PROBLEM TO SOLVE:
Transcribe all the entries word for word, but omit the images.

---- DATA SECTION

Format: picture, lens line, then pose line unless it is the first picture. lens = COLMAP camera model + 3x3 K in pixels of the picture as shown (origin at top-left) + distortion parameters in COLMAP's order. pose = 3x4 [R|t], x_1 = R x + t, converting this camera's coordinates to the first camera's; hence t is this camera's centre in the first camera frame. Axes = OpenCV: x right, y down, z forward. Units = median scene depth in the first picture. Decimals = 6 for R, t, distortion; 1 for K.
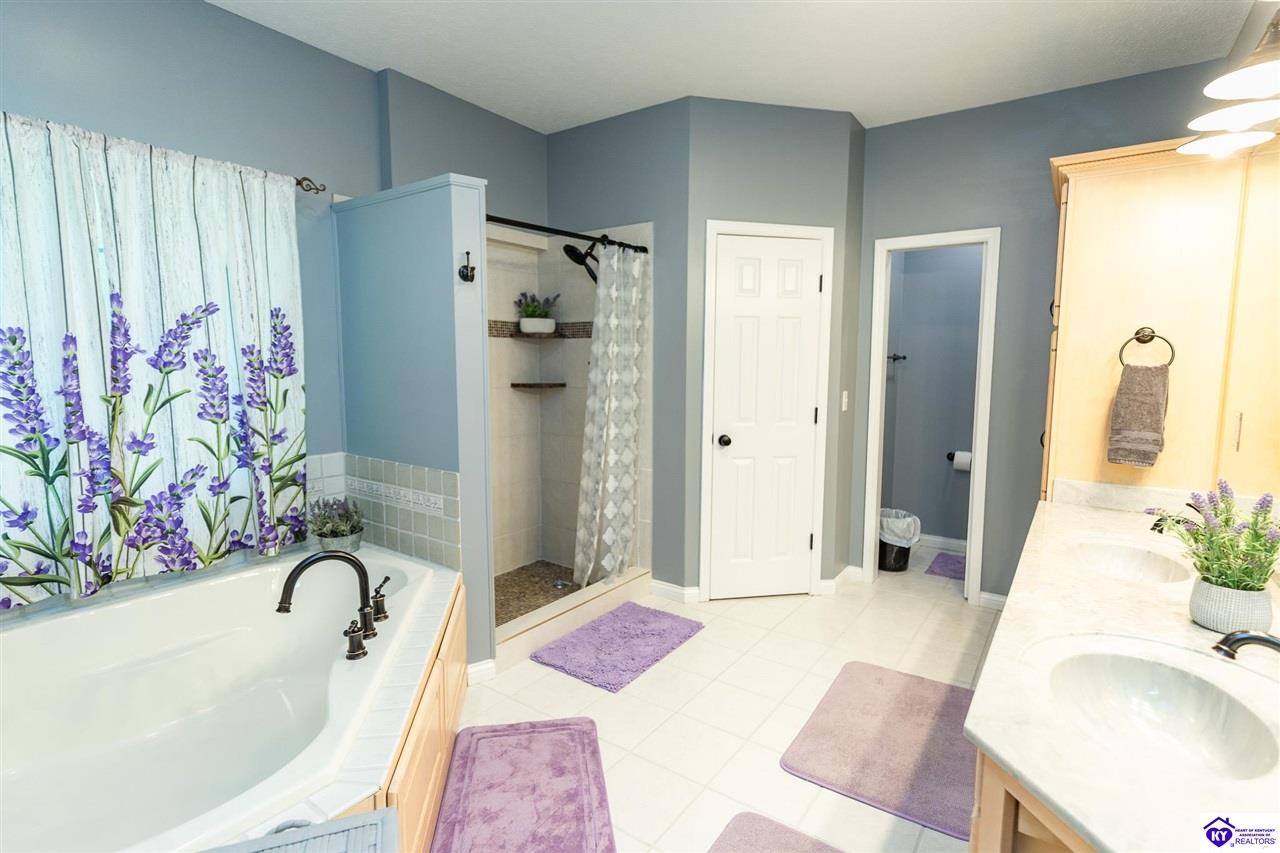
lens RADIAL K [[616.6, 0, 644.4], [0, 616.6, 420.8], [0, 0, 1]] dist [0.001117, -0.000059]
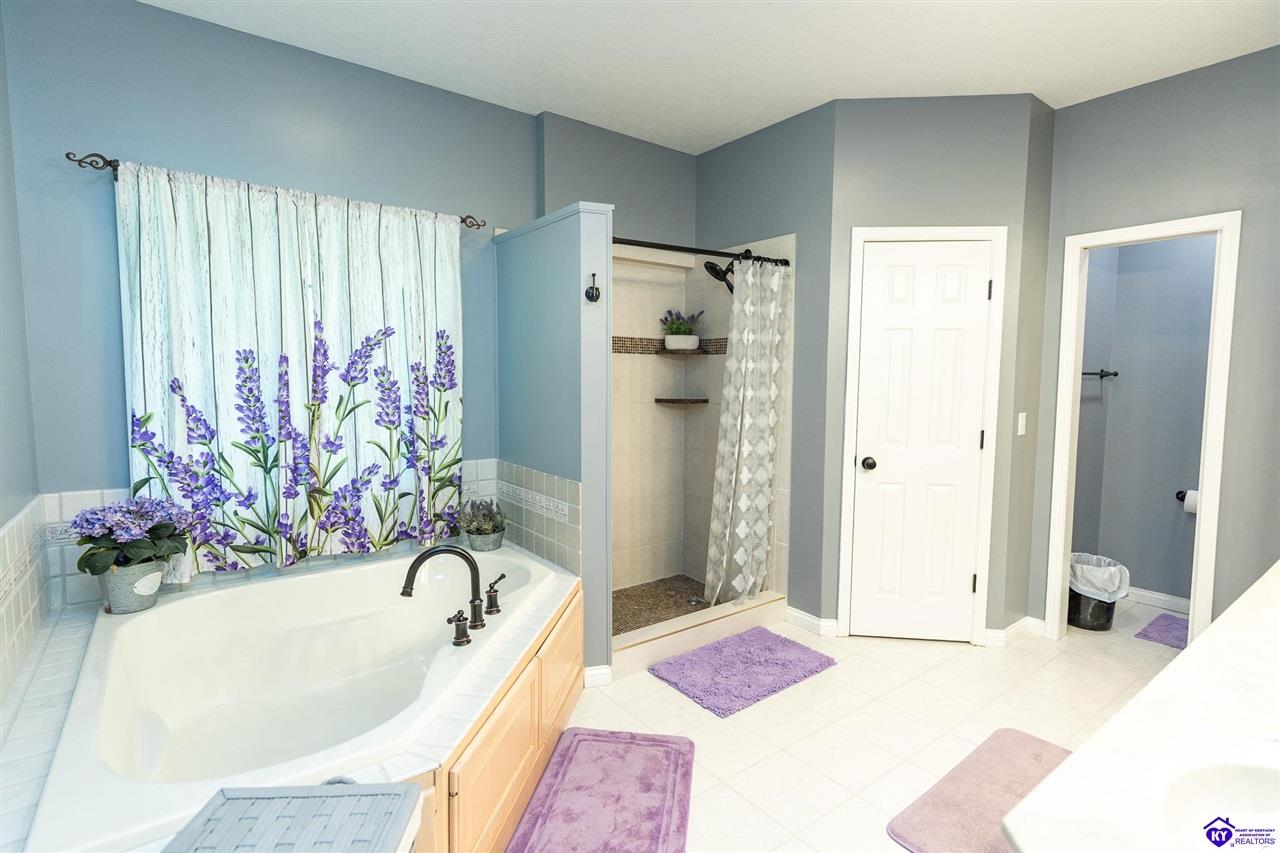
lens RADIAL K [[616.6, 0, 644.4], [0, 616.6, 420.8], [0, 0, 1]] dist [0.001117, -0.000059]
pose [[0.954045, 0.023479, -0.298742, 0.106308], [-0.031442, 0.999266, -0.021875, -0.001221], [0.298009, 0.030263, 0.954083, 0.021646]]
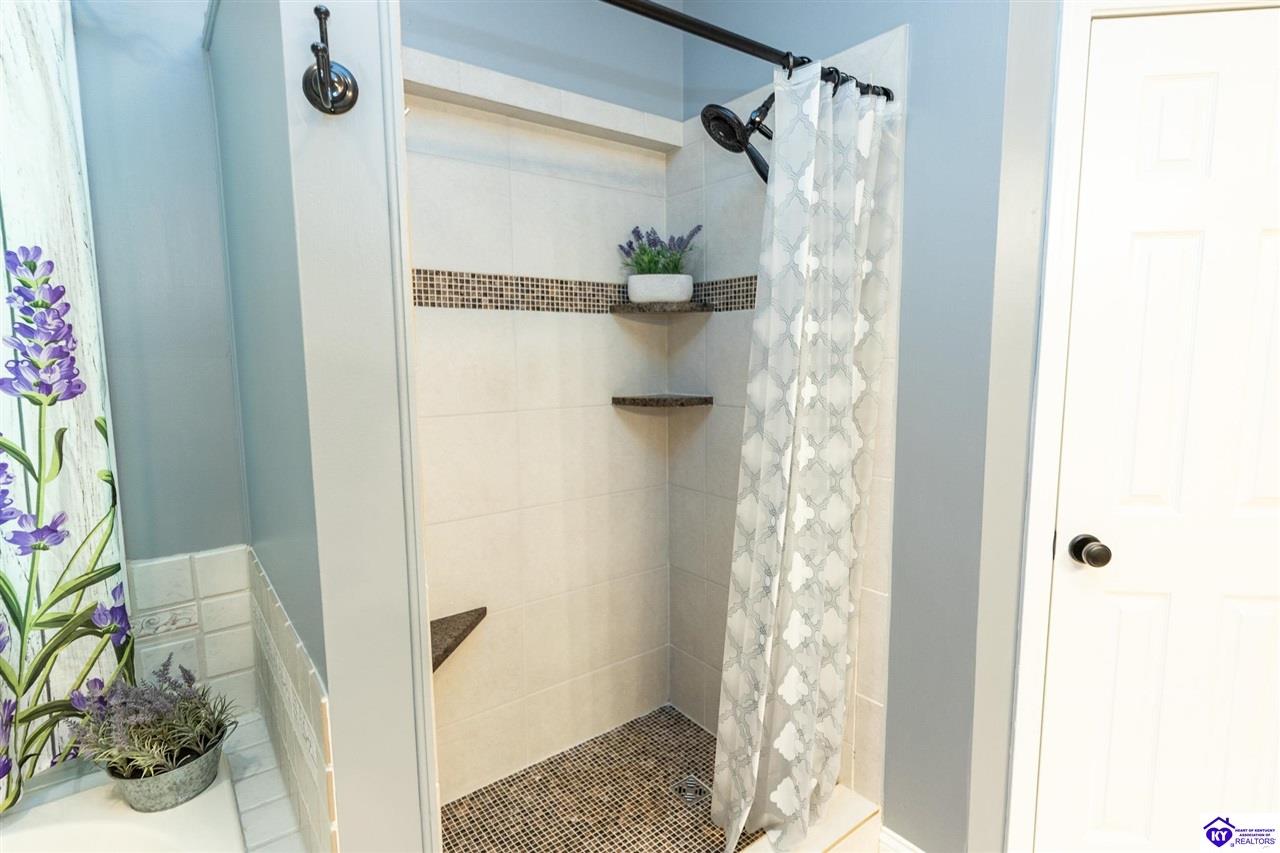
lens RADIAL K [[639.2, 0, 644.7], [0, 639.2, 424.5], [0, 0, 1]] dist [0.002004, 0.000442]
pose [[0.956205, 0.018636, -0.292105, -0.032144], [-0.013821, 0.999733, 0.018538, -0.067562], [0.292373, -0.013689, 0.956207, 0.662388]]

--------

RESPONSE:
Format: picture, lens line, then pose line unless it is the first picture. lens = COLMAP camera model + 3x3 K in pixels of the picture as shown (origin at top-left) + distortion parameters in COLMAP's order. pose = 3x4 [R|t], x_1 = R x + t, converting this camera's coordinates to the first camera's; hence t is this camera's centre in the first camera frame. Axes = OpenCV: x right, y down, z forward. Units = median scene depth in the first picture. Decimals = 6 for R, t, distortion; 1 for K.
lens RADIAL K [[616.6, 0, 644.4], [0, 616.6, 420.8], [0, 0, 1]] dist [0.001117, -0.000059]
lens RADIAL K [[616.6, 0, 644.4], [0, 616.6, 420.8], [0, 0, 1]] dist [0.001117, -0.000059]
pose [[0.954045, 0.023479, -0.298742, 0.106308], [-0.031442, 0.999266, -0.021875, -0.001221], [0.298009, 0.030263, 0.954083, 0.021646]]
lens RADIAL K [[639.2, 0, 644.7], [0, 639.2, 424.5], [0, 0, 1]] dist [0.002004, 0.000442]
pose [[0.956205, 0.018636, -0.292105, -0.032144], [-0.013821, 0.999733, 0.018538, -0.067562], [0.292373, -0.013689, 0.956207, 0.662388]]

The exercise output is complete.